**Work to complete:** I need the number of lines in the data that include "labels"; reply with that number alone.

**Supplied records:**
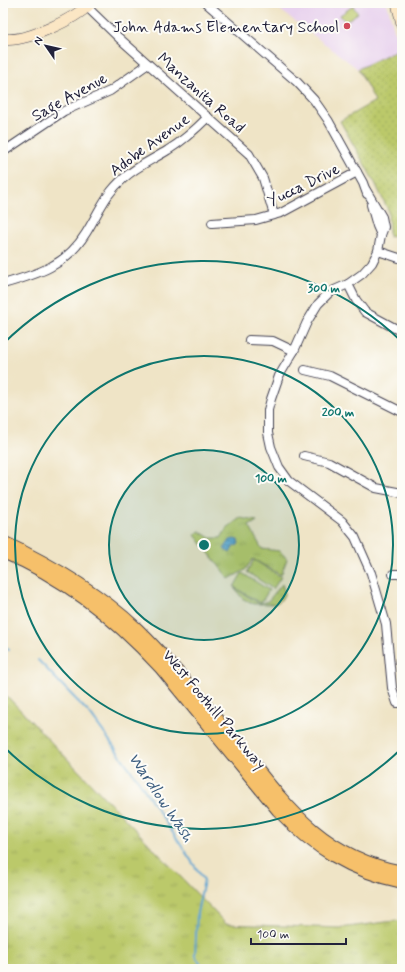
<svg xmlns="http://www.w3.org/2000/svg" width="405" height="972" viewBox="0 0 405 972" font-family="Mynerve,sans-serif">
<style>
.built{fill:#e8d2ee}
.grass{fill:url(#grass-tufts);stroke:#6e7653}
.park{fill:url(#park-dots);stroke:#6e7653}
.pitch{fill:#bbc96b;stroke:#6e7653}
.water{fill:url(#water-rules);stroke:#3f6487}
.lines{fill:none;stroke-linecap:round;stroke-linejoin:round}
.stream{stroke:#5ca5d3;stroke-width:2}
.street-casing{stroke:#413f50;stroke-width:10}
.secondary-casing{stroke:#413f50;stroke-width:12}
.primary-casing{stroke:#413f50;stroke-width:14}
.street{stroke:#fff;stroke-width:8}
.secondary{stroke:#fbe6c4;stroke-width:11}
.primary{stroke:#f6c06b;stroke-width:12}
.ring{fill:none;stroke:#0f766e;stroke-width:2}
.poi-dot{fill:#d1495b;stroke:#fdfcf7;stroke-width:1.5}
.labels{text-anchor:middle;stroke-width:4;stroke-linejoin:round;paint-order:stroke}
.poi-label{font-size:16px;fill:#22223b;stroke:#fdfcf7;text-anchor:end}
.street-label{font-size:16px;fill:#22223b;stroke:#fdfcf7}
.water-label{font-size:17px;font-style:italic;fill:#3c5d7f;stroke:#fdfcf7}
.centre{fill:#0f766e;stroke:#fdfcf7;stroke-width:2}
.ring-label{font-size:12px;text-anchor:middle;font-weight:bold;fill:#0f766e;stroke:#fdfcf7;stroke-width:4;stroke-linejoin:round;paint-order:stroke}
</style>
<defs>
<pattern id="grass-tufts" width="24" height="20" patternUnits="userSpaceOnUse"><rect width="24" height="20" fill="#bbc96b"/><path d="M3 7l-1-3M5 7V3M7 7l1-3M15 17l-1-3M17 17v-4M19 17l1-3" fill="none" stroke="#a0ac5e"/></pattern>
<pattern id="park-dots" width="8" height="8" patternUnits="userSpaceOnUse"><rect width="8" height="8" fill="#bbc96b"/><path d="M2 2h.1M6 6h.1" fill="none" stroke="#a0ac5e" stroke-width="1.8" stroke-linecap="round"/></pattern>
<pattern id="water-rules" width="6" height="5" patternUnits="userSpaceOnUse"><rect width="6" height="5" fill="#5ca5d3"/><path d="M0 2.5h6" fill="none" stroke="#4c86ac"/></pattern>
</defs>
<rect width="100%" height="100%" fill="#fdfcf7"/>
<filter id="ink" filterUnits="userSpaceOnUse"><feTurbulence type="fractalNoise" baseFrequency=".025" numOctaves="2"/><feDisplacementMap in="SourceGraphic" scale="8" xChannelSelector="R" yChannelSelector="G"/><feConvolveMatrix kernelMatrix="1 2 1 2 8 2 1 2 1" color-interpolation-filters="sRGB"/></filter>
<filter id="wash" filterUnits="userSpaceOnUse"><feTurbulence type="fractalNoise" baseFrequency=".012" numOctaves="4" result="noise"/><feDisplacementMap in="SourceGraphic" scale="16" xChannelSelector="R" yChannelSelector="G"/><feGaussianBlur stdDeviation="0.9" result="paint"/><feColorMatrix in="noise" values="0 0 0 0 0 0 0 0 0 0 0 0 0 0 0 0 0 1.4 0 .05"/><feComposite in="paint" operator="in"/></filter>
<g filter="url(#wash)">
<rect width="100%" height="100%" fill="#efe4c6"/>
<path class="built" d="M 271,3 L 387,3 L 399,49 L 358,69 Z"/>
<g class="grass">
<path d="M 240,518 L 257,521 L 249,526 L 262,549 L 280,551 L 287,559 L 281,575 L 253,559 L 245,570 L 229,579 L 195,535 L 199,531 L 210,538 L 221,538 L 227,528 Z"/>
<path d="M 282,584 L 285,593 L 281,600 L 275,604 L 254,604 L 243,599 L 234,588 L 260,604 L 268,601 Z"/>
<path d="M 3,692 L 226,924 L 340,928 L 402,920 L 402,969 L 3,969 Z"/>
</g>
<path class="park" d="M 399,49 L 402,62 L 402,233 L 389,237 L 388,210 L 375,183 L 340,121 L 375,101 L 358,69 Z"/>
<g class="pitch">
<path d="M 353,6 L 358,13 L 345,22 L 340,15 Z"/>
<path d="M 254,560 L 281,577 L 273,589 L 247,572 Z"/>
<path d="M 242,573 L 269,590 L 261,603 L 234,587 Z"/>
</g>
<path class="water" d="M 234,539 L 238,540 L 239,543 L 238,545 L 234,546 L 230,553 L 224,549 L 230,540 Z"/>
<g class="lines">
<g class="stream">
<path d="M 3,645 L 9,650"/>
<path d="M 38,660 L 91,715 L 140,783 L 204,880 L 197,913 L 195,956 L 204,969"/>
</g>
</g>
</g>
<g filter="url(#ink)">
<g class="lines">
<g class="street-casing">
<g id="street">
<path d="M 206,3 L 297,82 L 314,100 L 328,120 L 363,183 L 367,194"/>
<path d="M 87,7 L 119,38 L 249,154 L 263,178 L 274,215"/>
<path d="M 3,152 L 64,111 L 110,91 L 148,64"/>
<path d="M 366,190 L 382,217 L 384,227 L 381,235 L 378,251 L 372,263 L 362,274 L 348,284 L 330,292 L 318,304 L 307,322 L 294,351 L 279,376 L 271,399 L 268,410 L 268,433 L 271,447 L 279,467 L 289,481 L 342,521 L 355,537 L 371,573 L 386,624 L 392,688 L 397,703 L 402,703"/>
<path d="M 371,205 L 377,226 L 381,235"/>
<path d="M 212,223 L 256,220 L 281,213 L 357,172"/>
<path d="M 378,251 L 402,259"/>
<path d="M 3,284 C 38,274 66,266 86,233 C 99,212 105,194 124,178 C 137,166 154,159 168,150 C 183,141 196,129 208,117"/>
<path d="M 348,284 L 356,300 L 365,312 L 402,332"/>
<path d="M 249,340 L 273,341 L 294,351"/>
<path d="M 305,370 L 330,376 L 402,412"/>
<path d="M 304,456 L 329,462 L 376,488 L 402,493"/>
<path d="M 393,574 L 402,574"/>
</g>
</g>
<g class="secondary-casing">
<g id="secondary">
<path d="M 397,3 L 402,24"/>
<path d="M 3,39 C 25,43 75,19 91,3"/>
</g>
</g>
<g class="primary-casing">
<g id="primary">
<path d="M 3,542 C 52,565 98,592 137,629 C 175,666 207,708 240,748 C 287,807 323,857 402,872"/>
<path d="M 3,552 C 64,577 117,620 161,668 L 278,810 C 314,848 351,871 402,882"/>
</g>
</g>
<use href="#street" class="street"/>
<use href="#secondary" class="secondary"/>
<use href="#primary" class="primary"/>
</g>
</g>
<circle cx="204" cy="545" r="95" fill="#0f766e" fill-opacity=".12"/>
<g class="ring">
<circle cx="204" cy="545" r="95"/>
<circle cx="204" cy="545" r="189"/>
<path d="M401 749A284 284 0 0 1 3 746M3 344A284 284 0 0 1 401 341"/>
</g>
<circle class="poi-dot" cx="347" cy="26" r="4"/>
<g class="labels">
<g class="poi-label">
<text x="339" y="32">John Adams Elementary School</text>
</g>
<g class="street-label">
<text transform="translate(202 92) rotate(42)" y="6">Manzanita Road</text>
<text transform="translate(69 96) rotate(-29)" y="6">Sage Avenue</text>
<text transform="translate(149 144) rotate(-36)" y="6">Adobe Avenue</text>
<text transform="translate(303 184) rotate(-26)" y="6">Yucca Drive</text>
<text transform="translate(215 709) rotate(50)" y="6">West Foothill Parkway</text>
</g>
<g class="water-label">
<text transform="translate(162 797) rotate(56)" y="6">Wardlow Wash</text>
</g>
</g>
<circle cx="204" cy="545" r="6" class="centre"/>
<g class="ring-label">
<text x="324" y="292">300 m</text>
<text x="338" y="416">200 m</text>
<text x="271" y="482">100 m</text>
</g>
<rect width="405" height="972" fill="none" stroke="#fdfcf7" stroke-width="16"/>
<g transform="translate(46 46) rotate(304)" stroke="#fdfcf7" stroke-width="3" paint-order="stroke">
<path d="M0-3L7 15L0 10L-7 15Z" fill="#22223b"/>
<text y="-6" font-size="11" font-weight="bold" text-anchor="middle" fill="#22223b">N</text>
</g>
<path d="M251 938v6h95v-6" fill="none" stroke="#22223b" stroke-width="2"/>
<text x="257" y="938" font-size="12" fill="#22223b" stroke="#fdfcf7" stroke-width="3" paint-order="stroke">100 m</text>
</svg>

**Written solution:** 2